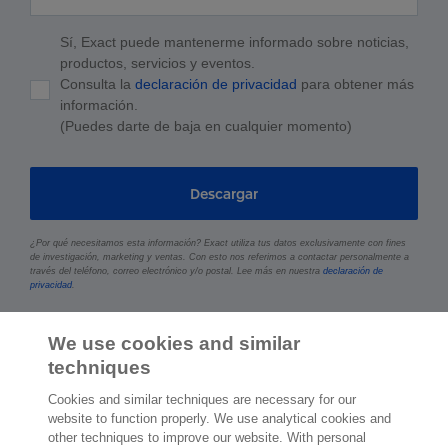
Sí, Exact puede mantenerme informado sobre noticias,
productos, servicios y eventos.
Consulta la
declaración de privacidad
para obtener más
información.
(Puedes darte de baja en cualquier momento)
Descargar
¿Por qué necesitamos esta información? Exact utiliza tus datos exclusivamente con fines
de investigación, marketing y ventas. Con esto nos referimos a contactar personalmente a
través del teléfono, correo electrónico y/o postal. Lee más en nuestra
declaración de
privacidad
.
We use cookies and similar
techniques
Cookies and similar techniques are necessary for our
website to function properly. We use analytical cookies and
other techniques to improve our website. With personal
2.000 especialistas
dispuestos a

• • • • • • •

The expected answer is a copy of every line in the entries that holds the word "declaración".

RESPONSE AREA:
declaración de privacidad
declaración de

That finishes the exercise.